= Passage shown =

Monday, July 28, 2008

meanwhile, back at the ranch -

So now that Last Minute are out of the game, Son will be able to go to Edinburgh with jazz a cappella group and do his stuff there. Actually, he was determined to do this anyway, even if Last Minute had got through the next few rounds, but there would have been difficulties. I am worried about Daughter who fainted during rehearsals yesterday. She has taken on a demanding project, both directing and performing something she has written, and the dance element is very strenuous. She is ok now, but is clearly overdoing it and advice to take it easy and slow down just isn’t realistic. I say it anyway. The first performance is on Wednesday, after which things should ease up a little (yeah, right).

Here at Signs Cottage I am doing battle with my old friend M.E., engaged in mortal combat, clasped in its deadly embrace. I am trying to think of new, fresh ways to describe it. Passionate lover came to mind, but brought up the old Stalker image, and we have been there. Something from the Song of Solomon comes to me:

Set me as a seal upon thine heart, as a seal upon thine arm: for love is strong as death; jealousy is cruel as the grave: the coals thereof are coals of fire, which hath a most vehement flame.

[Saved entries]
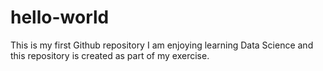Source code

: # hello-world
This is my first Github repository
I am enjoying learning Data Science and this repository is created as part of my exercise.
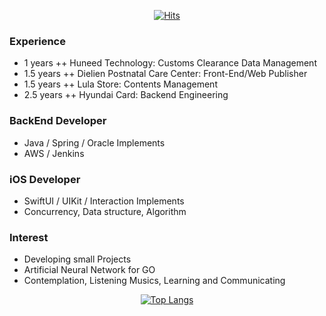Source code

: 
<div align=center>

[![Hits](https://hits.seeyoufarm.com/api/count/incr/badge.svg?url=https%3A%2F%2Fgithub.com%2Falex99091)](https://hits.seeyoufarm.com) 

</div>

### Experience

- 1 years ++ Huneed Technology: Customs Clearance Data Management
- 1.5 years ++ Dielien Postnatal Care Center: Front-End/Web Publisher
- 1.5 years ++ Lula Store: Contents Management
- 2.5 years ++ Hyundai Card: Backend Engineering

### BackEnd Developer
- Java / Spring / Oracle Implements
- AWS / Jenkins

### iOS Developer
- SwiftUI / UIKit / Interaction Implements 
- Concurrency, Data structure, Algorithm 

### Interest
- Developing small Projects
- Artificial Neural Network for GO
- Contemplation, Listening Musics, Learning and Communicating

<div align=center>

[![Top Langs](https://github-readme-stats.vercel.app/api/top-langs/?username=anuraghazra&layout=compact)](https://github.com/anuraghazra/github-readme-stats)
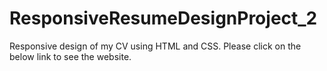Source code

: # ResponsiveResumeDesignProject_2

Responsive design of my CV using HTML and CSS. Please click on the below link to see the website. 
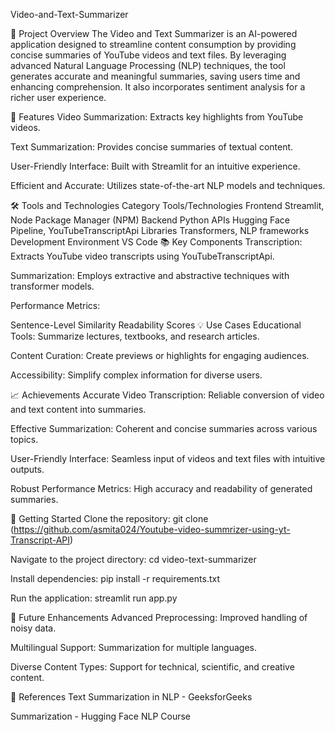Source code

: Video-and-Text-Summarizer

📜 Project Overview
The Video and Text Summarizer is an AI-powered application designed to streamline content consumption by providing concise summaries of YouTube videos and text files. By leveraging advanced Natural Language Processing (NLP) techniques, the tool generates accurate and meaningful summaries, saving users time and enhancing comprehension. It also incorporates sentiment analysis for a richer user experience.

🚀 Features
Video Summarization: Extracts key highlights from YouTube videos.

Text Summarization: Provides concise summaries of textual content.

User-Friendly Interface: Built with Streamlit for an intuitive experience.

Efficient and Accurate: Utilizes state-of-the-art NLP models and techniques.


🛠️ Tools and Technologies
Category	Tools/Technologies
Frontend	Streamlit, Node Package Manager (NPM)
Backend	Python
APIs	Hugging Face Pipeline, YouTubeTranscriptApi
Libraries	Transformers, NLP frameworks
Development Environment	VS Code
📚 Key Components
Transcription: Extracts YouTube video transcripts using YouTubeTranscriptApi.

Summarization: Employs extractive and abstractive techniques with transformer models.

Performance Metrics:

Sentence-Level Similarity
Readability Scores
💡 Use Cases
Educational Tools: Summarize lectures, textbooks, and research articles.

Content Curation: Create previews or highlights for engaging audiences.

Accessibility: Simplify complex information for diverse users.


📈 Achievements
Accurate Video Transcription: Reliable conversion of video and text content into summaries.

Effective Summarization: Coherent and concise summaries across various topics.

User-Friendly Interface: Seamless input of videos and text files with intuitive outputs.

Robust Performance Metrics: High accuracy and readability of generated summaries.

🔗 Getting Started
Clone the repository:
git clone (https://github.com/asmita024/Youtube-video-summrizer-using-yt-Transcript-API)

Navigate to the project directory:
cd video-text-summarizer

Install dependencies:
pip install -r requirements.txt

Run the application:
streamlit run app.py


🌟 Future Enhancements
Advanced Preprocessing: Improved handling of noisy data.

Multilingual Support: Summarization for multiple languages.

Diverse Content Types: Support for technical, scientific, and creative content.

📜 References
Text Summarization in NLP - GeeksforGeeks

Summarization - Hugging Face NLP Course
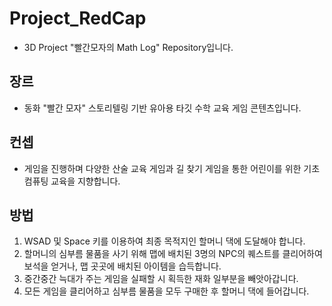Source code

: # Project_RedCap
- 3D Project "빨간모자의 Math Log" Repository입니다.

## 장르
- 동화 "빨간 모자" 스토리텔링 기반 유아용 타깃 수학 교육 게임 콘텐츠입니다.

## 컨셉
- 게임을 진행하며 다양한 산술 교육 게임과 길 찾기 게임을 통한 어린이를 위한 기초 컴퓨팅 교육을 지향합니다.

## 방법
1) WSAD 및 Space 키를 이용하여 최종 목적지인 할머니 댁에 도달해야 합니다.
2) 할머니의 심부름 물품을 사기 위해 맵에 배치된 3명의 NPC의 퀘스트를 클리어하여 보석을 얻거나, 맵 곳곳에 배치된 아이템을 습득합니다.
3) 중간중간 늑대가 주는 게임을 실패할 시 획득한 재화 일부분을 빼앗아갑니다.
4) 모든 게임을 클리어하고 심부름 물품을 모두 구매한 후 할머니 댁에 들어갑니다.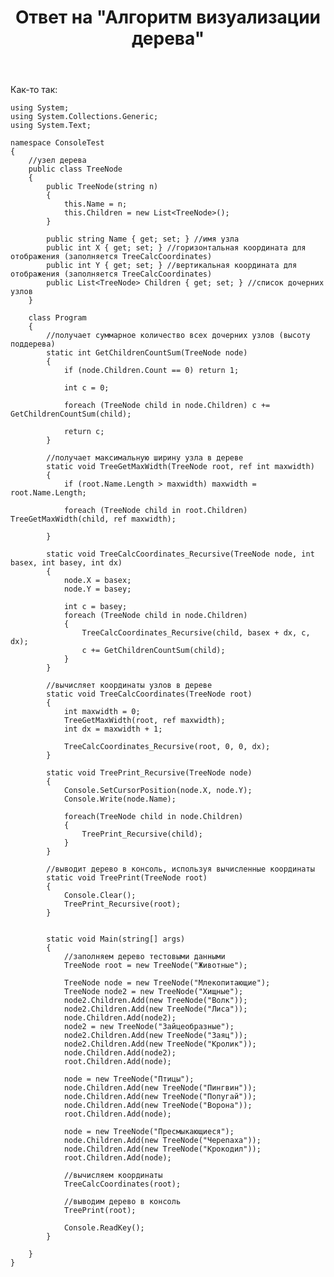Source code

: ﻿---
title: "Ответ на \"Алгоритм визуализации дерева\""
se.owner.user_id: 240512
se.owner.display_name: "MSDN.WhiteKnight"
se.owner.link: "https://ru.stackoverflow.com/users/240512/msdn-whiteknight"
se.answer_id: 927746
se.question_id: 927663
se.post_type: answer
se.score: 0
se.is_accepted: True
---
<p>Как-то так:</p>

<pre><code>using System;
using System.Collections.Generic;
using System.Text;

namespace ConsoleTest
{
    //узел дерева
    public class TreeNode
    {
        public TreeNode(string n)
        {
            this.Name = n;
            this.Children = new List&lt;TreeNode&gt;();
        }

        public string Name { get; set; } //имя узла
        public int X { get; set; } //горизонтальная координата для отображения (заполняется TreeCalcCoordinates)
        public int Y { get; set; } //вертикальная координата для отображения (заполняется TreeCalcCoordinates) 
        public List&lt;TreeNode&gt; Children { get; set; } //список дочерних узлов
    }

    class Program
    {
        //получает суммарное количество всех дочерних узлов (высоту поддерева)
        static int GetChildrenCountSum(TreeNode node)
        {
            if (node.Children.Count == 0) return 1;

            int c = 0;

            foreach (TreeNode child in node.Children) c += GetChildrenCountSum(child);

            return c;
        }

        //получает максимальную ширину узла в дереве
        static void TreeGetMaxWidth(TreeNode root, ref int maxwidth)
        {
            if (root.Name.Length &gt; maxwidth) maxwidth = root.Name.Length;

            foreach (TreeNode child in root.Children) TreeGetMaxWidth(child, ref maxwidth);

        }

        static void TreeCalcCoordinates_Recursive(TreeNode node, int basex, int basey, int dx)
        {            
            node.X = basex;
            node.Y = basey;

            int c = basey;
            foreach (TreeNode child in node.Children)
            {
                TreeCalcCoordinates_Recursive(child, basex + dx, c, dx);
                c += GetChildrenCountSum(child);                
            }
        }

        //вычисляет координаты узлов в дереве
        static void TreeCalcCoordinates(TreeNode root)
        {
            int maxwidth = 0;
            TreeGetMaxWidth(root, ref maxwidth);
            int dx = maxwidth + 1;            

            TreeCalcCoordinates_Recursive(root, 0, 0, dx);
        }

        static void TreePrint_Recursive(TreeNode node)
        {
            Console.SetCursorPosition(node.X, node.Y);
            Console.Write(node.Name);

            foreach(TreeNode child in node.Children)
            {
                TreePrint_Recursive(child);
            }
        }

        //выводит дерево в консоль, используя вычисленные координаты
        static void TreePrint(TreeNode root)
        {
            Console.Clear();
            TreePrint_Recursive(root);
        }


        static void Main(string[] args)
        {
            //заполняем дерево тестовыми данными
            TreeNode root = new TreeNode("Животные");

            TreeNode node = new TreeNode("Млекопитающие");
            TreeNode node2 = new TreeNode("Хищные");
            node2.Children.Add(new TreeNode("Волк"));
            node2.Children.Add(new TreeNode("Лиса"));
            node.Children.Add(node2);
            node2 = new TreeNode("Зайцеобразные");
            node2.Children.Add(new TreeNode("Заяц"));
            node2.Children.Add(new TreeNode("Кролик"));
            node.Children.Add(node2);
            root.Children.Add(node);            

            node = new TreeNode("Птицы");
            node.Children.Add(new TreeNode("Пингвин"));
            node.Children.Add(new TreeNode("Попугай"));
            node.Children.Add(new TreeNode("Ворона"));            
            root.Children.Add(node);

            node = new TreeNode("Пресмыкающиеся");
            node.Children.Add(new TreeNode("Черепаха"));
            node.Children.Add(new TreeNode("Крокодил"));
            root.Children.Add(node);

            //вычисляем координаты
            TreeCalcCoordinates(root);

            //выводим дерево в консоль
            TreePrint(root);

            Console.ReadKey();
        }

    }
}
</code></pre>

= Problem description =
Please extract the full blog post about the family news and the struggle with M.E. and reproduce it word for word.

= Result of this task =
Monday, July 28, 2008

meanwhile, back at the ranch -

So now that Last Minute are out of the game, Son will be able to go to Edinburgh with jazz a cappella group and do his stuff there. Actually, he was determined to do this anyway, even if Last Minute had got through the next few rounds, but there would have been difficulties. I am worried about Daughter who fainted during rehearsals yesterday. She has taken on a demanding project, both directing and performing something she has written, and the dance element is very strenuous. She is ok now, but is clearly overdoing it and advice to take it easy and slow down just isn’t realistic. I say it anyway. The first performance is on Wednesday, after which things should ease up a little (yeah, right).

Here at Signs Cottage I am doing battle with my old friend M.E., engaged in mortal combat, clasped in its deadly embrace. I am trying to think of new, fresh ways to describe it. Passionate lover came to mind, but brought up the old Stalker image, and we have been there. Something from the Song of Solomon comes to me:

Set me as a seal upon thine heart, as a seal upon thine arm: for love is strong as death; jealousy is cruel as the grave: the coals thereof are coals of fire, which hath a most vehement flame.